Chief Technical Adviser to the INEC Chairman, Prof. Bolade Eyinla, said this in Abuja on Monday at a retreat organised by the National Institute for Policy and Strategic Studies, Kuru.
He delivered a keynote address titled, ‘The Dynamics of Managing Political Parties Professionally’.
“Currently there are 68 registered political parties. As of today, there are more than 100 associations that have applied to INEC to register as political parties. This raises a number of questions which we want this retreat to address,” he said.
Eyinla wondered how INEC would be able to monitor congresses, conventions and primaries of all parties contesting over 1,000 elective positions nationwide.
“We are also going to be challenged if these 68 political parties and counting continue this way. We are just a commission.
“I cannot begin to imagine even as the technical adviser, how we will divide ourselves to monitor party conventions and primaries of 68 political parties across the length and breadth of this country.
“Already we have envisaged some of these challenges and we are coming up with strategies to deal with them in our election project plan.
“Ancillary to this is the fact that political party agents will also increase. I can imagine 68 political party agents in a polling unit.
“I think these are issues that we have to manage; but most importantly, how do we manage the ballot for 68 political parties?”
Eyinla said if any registered political party is mistakenly omitted from the ballot paper, it could lead to the total cancellation of the exercise.

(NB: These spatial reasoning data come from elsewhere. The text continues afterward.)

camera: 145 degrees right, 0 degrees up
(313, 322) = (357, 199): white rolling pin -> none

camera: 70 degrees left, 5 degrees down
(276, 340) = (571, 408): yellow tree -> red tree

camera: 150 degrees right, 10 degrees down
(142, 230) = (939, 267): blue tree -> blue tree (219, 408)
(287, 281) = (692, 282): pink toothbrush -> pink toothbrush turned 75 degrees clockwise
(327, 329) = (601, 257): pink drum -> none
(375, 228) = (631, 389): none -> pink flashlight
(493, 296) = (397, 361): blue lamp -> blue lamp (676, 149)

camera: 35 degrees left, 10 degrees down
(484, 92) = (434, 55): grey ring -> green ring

“I think perhaps one of the largest ballots that I have seen is that of Afghanistan where the ballot paper is nearly the size of a prayer mat.

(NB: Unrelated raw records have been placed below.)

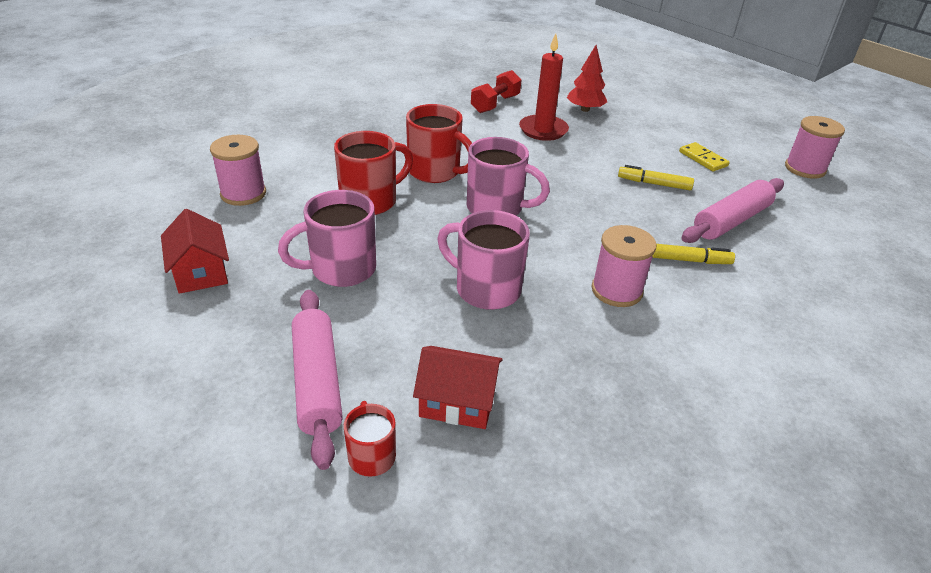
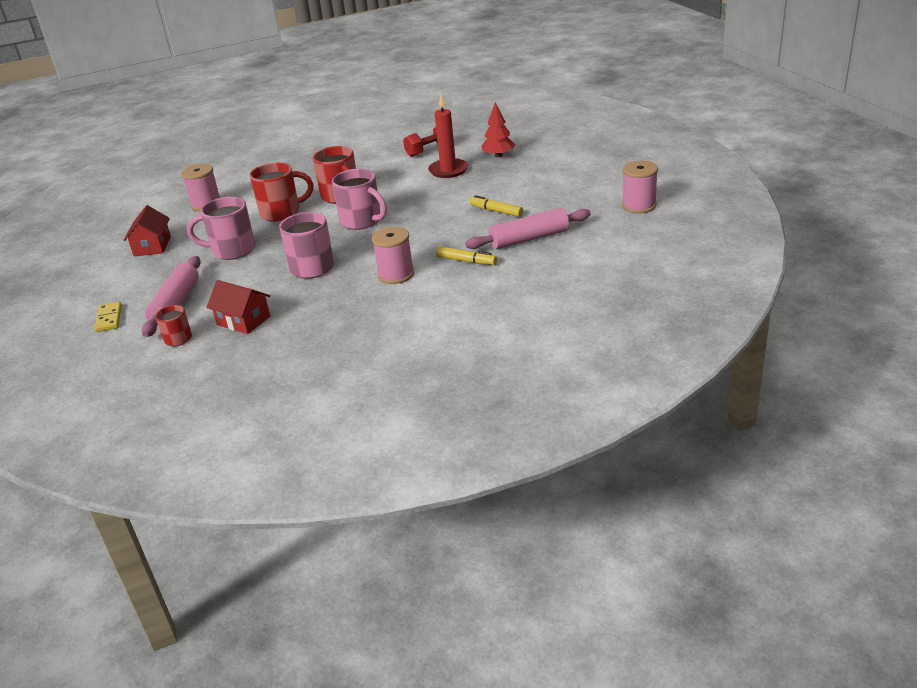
camera: 25 degrees right, 5 degrees down
(703, 159) = (557, 195): yellow domino -> yellow domino (109, 319)

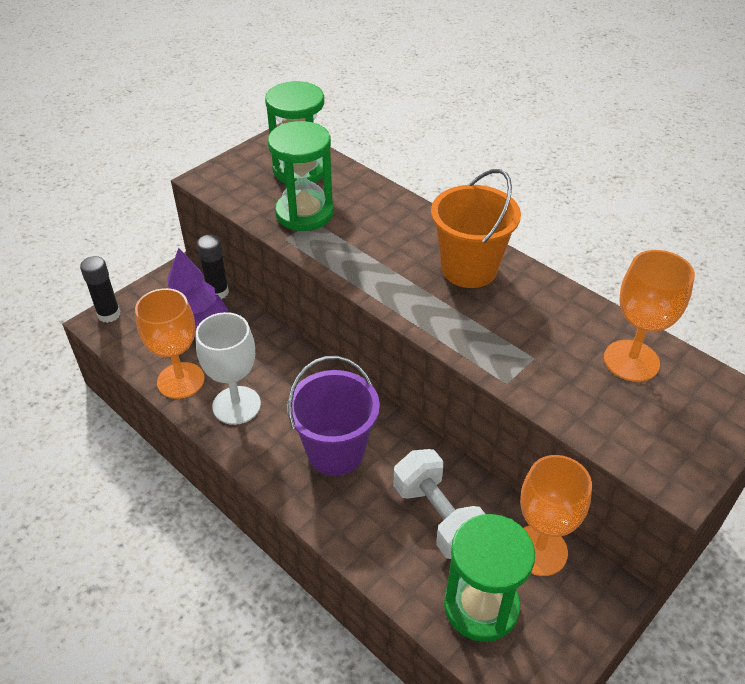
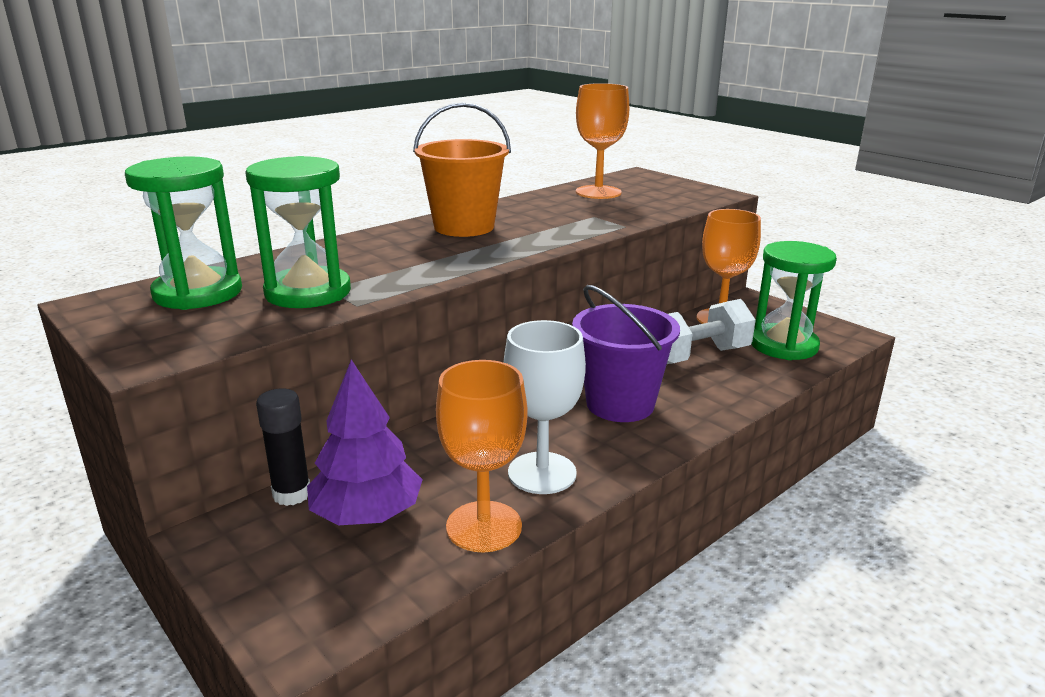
camera: 85 degrees left, 20 degrees down
(109, 314) = (281, 630): black glue stick -> none

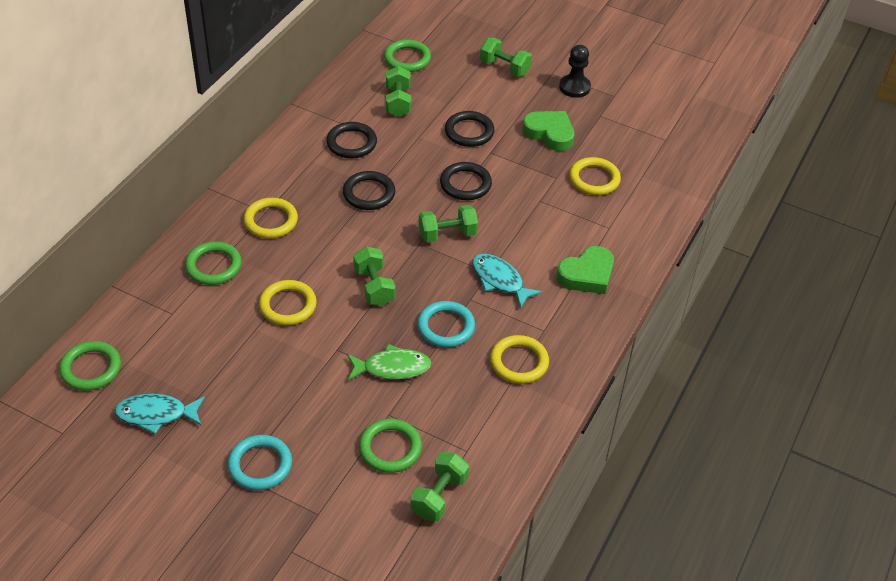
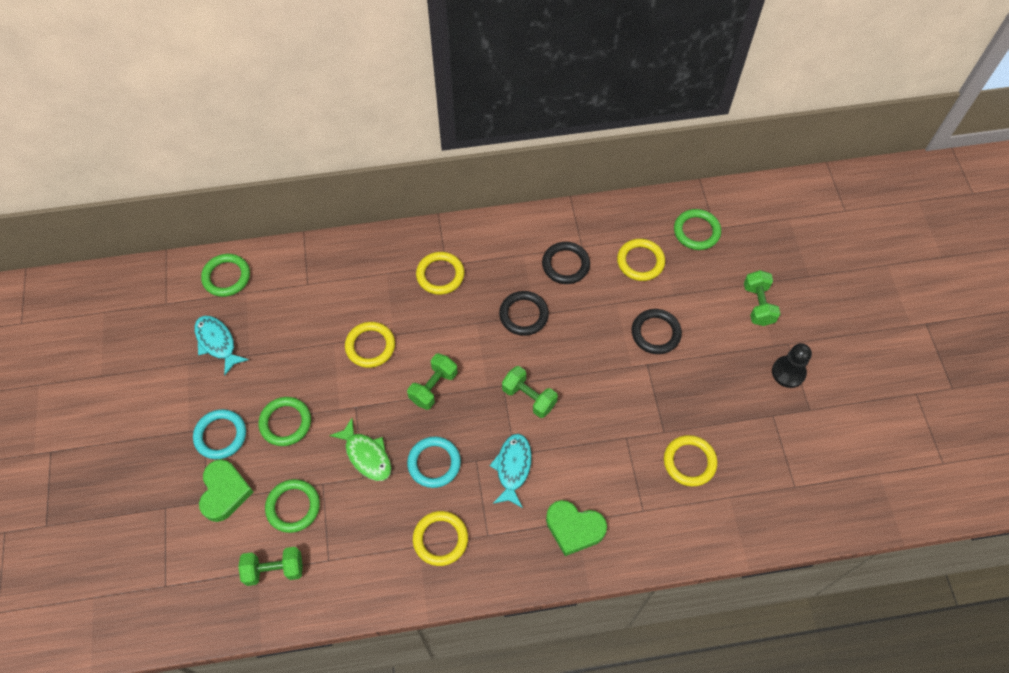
camera: 55 degrees right, 15 degrees up
(213, 266) = (368, 274): green ring -> green ring (285, 423)
(398, 102) = (640, 261): green dumbbell -> yellow ring
(465, 184) = (594, 372): black ring -> none
(550, 133) = (711, 392): green heart -> green heart (225, 492)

“Given our level of literacy, I think that is going to be a major challenge and as we know, the question of exclusion is a major issue in the electoral process.
“The chairman was literally sleeping and waking with the ballot for Anambra State election to ensure that no party was excluded; to ensure that the names and logo of the parties were correct because any slip could nullify the election.
“So, I think there is a challenge with managing the ballot that will come with the increasing number of political parties.”